**TO BE DONE**
Reproduce the passage of the impact modifier excerpt below from "- Free radical" to "in the crosslinker.", word for word.

**SOURCE EXCERPT**

EP0927616 discloses an impact modified PVC exhibiting improved low temperature fusion. - The disclosure provides an impact modifier composition comprising one or more core/shell polymers which comprise a crosslinked core having from 98 to 99.9 wt% units derived from butyl acrylate and from 0.1 to 2 wt% units derived from a crosslinker containing a vinylically unsaturated moiety with an acrylate free radical reactivity ratio from 0.8 to 1.2 and one or more non-acrylate vinylically unsaturated moiety(ies) with an acrylate free radical reactivity ratio(s) greater than 1, wherein the crosslinked core has a swell ratio in THF between 7 and 15 and a glass transition temperature, Tg, of less than or equal to 10 °C; and a shell having 100 wt% units derived from methyl methacrylate monomers and having a Tg of greater than 20 °C.
- The disclosure provides a polymer composition comprising an impact modifier and a base polymer.
- The disclosure provides an impact modifier and a polymer composition comprising the impact modifier.
- (Meth)acrylate means acrylate, methacrylate, or combinations of acrylate and methacrylate. For example, the term methyl (meth)acrylate may mean solely methyl methacrylate, solely methyl acrylate or a combination of methyl methacrylate and methyl acrylate.
- Free radical reactivity ratio, as used herein, means the free radical propagation rate constant from the acrylate monomer(s) to the acrylate monomer(s) relative to the free radical propagation rate constant from the acrylate monomer(s) to any other vinylically unsaturated moiety in the crosslinker.
- The disclosure provides an impact modifier composition comprising one or more core/shell polymers which comprise a crosslinked core having from 98 to 99.9 wt% units derived from one or more acrylate monomers and from 0.1 to 2 wt% units derived from a crosslinker containing a vinylically unsaturated moiety with an acrylate free radical reactivity ratio from 0.8 to 1.2 and one or more non-acrylate vinylically unsaturated moiety(ies) with an acrylate free radical reactivity ratio(s) greater than 1, wherein the crosslinked core has a swell ratio in THF between 7 and 15 and a glass transition temperature, Tg, of less than or equal to 10 °C; and a shell having 100 wt% units derived from (meth)acrylate monomers and having a Tg of greater than 20 °C.

Items from a dataset:
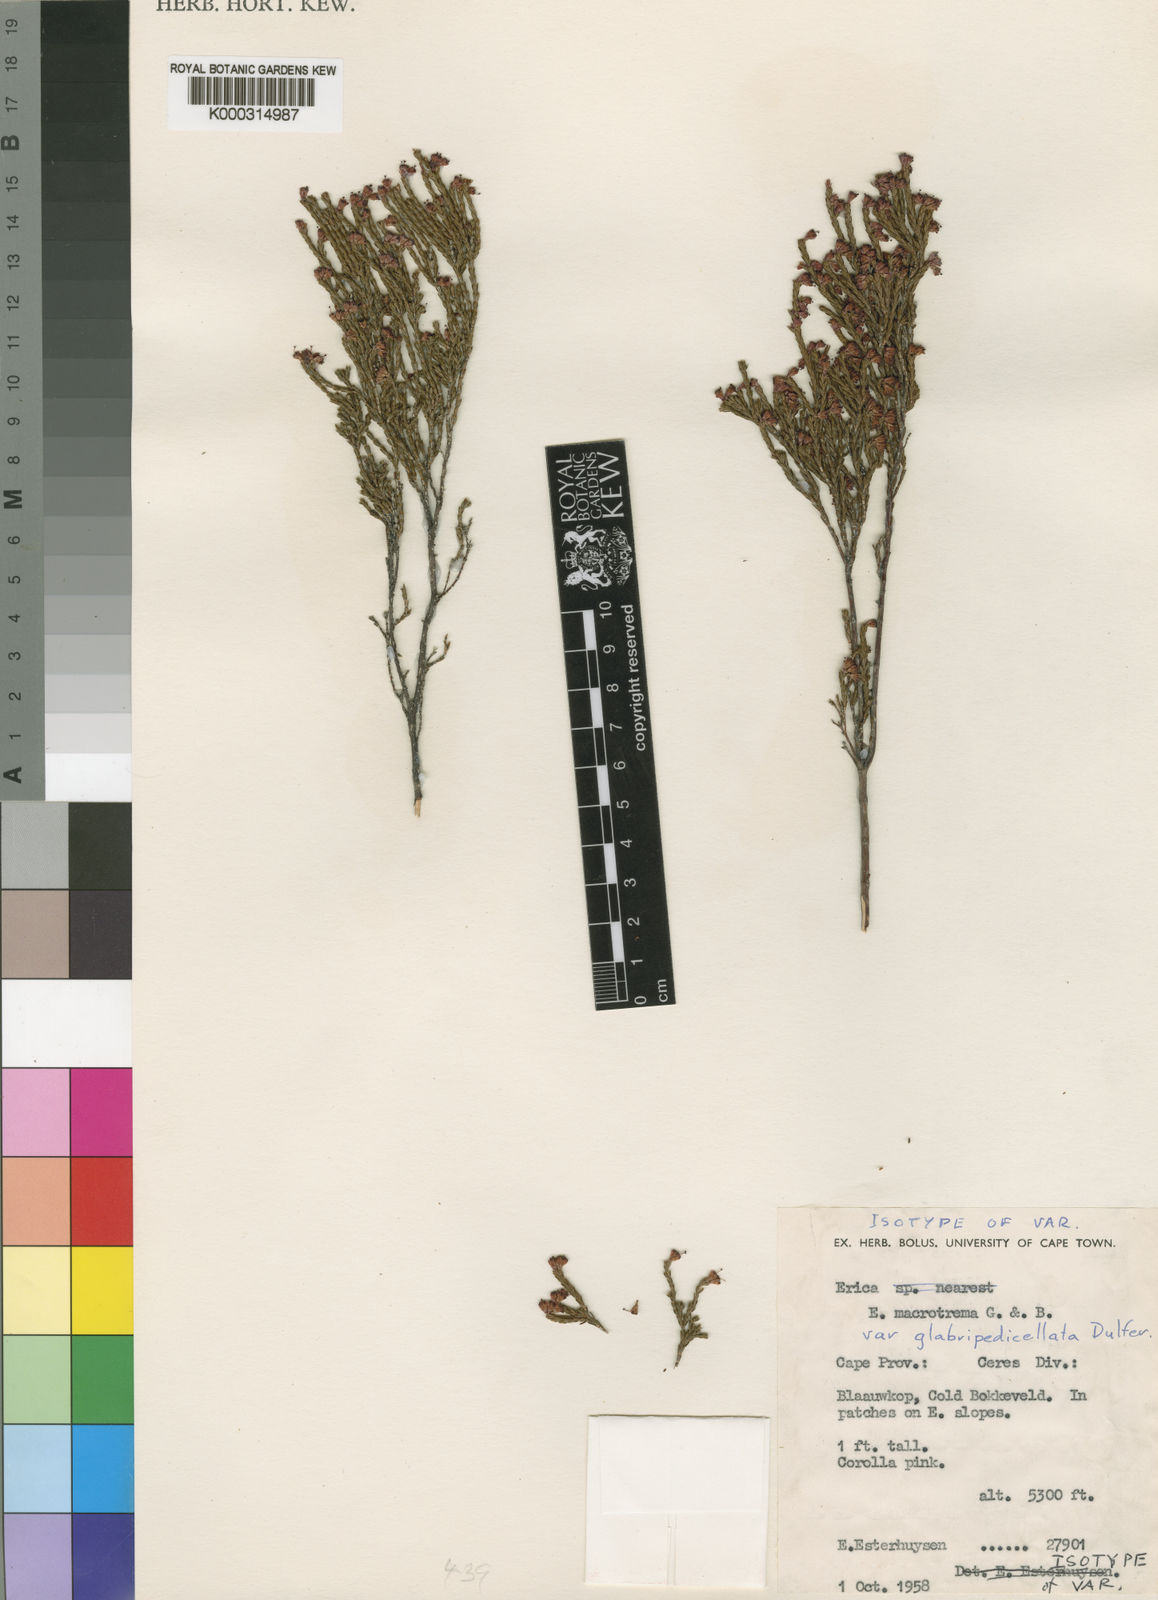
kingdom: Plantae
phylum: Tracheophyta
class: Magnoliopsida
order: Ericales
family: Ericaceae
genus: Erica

==

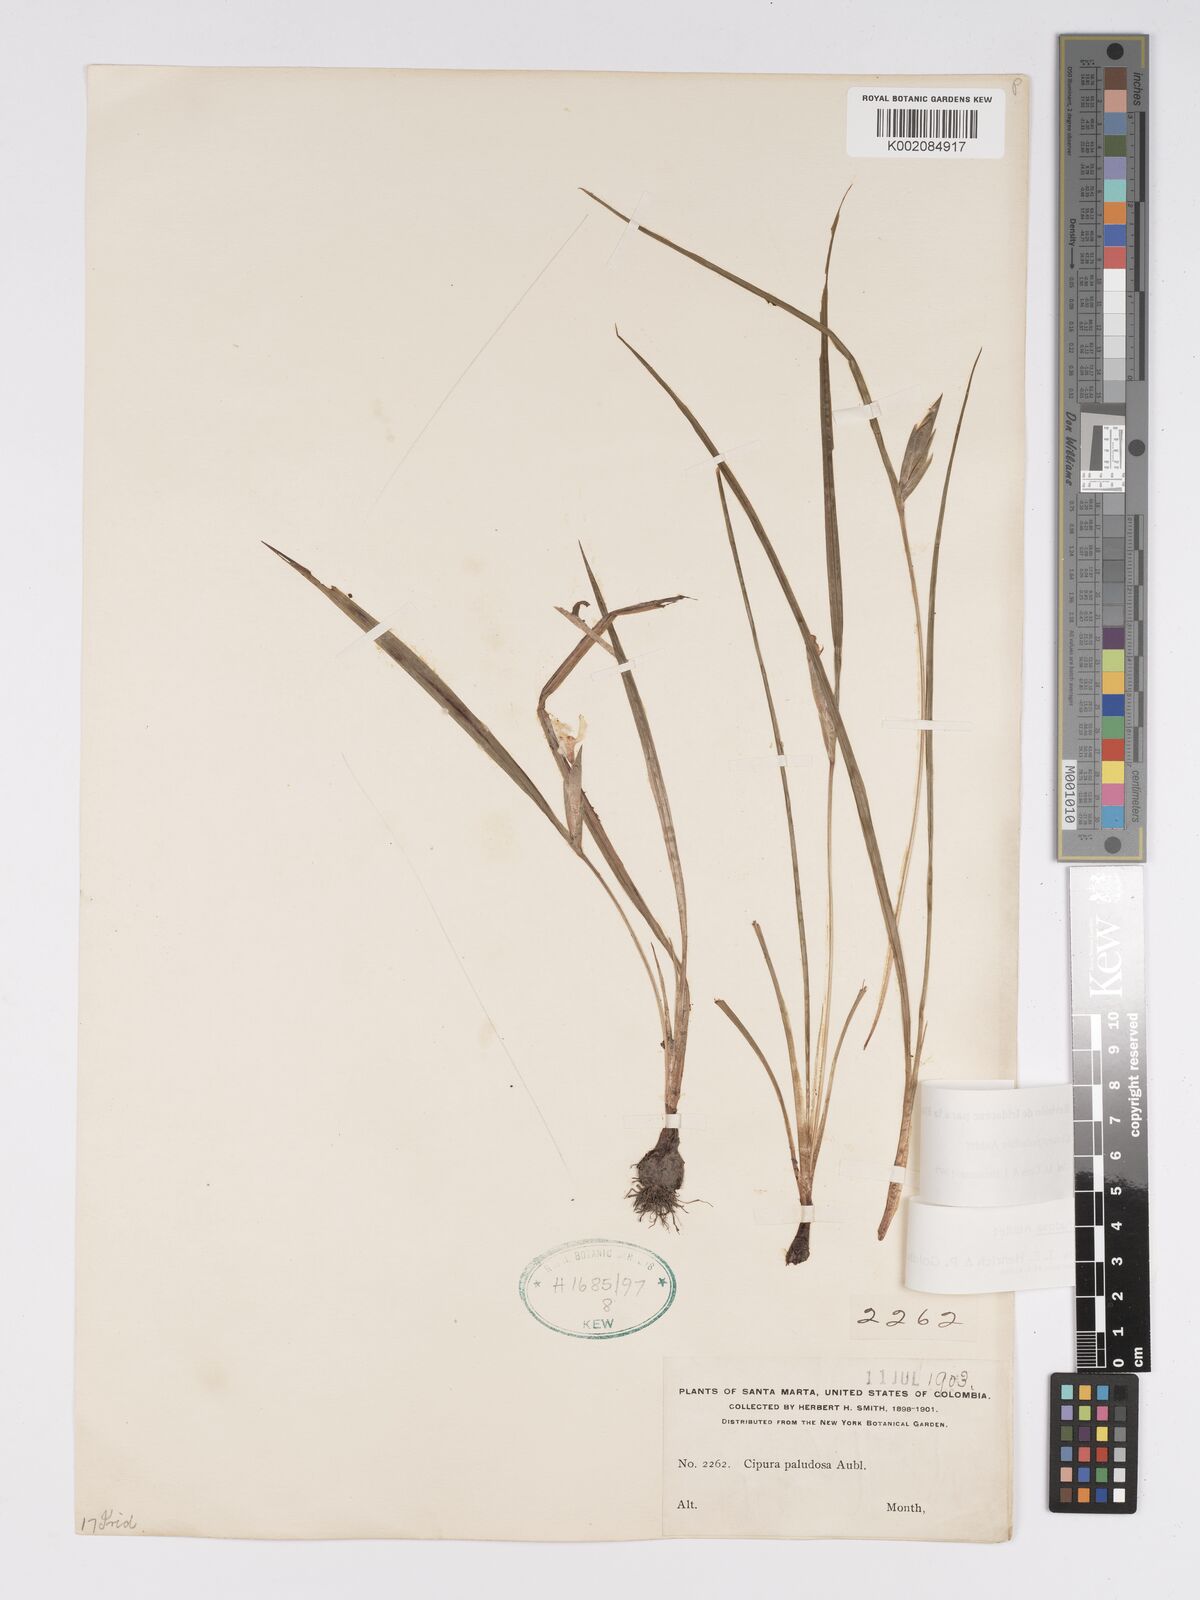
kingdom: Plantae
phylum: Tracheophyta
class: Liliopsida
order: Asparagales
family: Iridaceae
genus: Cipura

**RESULT OF THE TASK**
- Free radical reactivity ratio, as used herein, means the free radical propagation rate constant from the acrylate monomer(s) to the acrylate monomer(s) relative to the free radical propagation rate constant from the acrylate monomer(s) to any other vinylically unsaturated moiety in the crosslinker.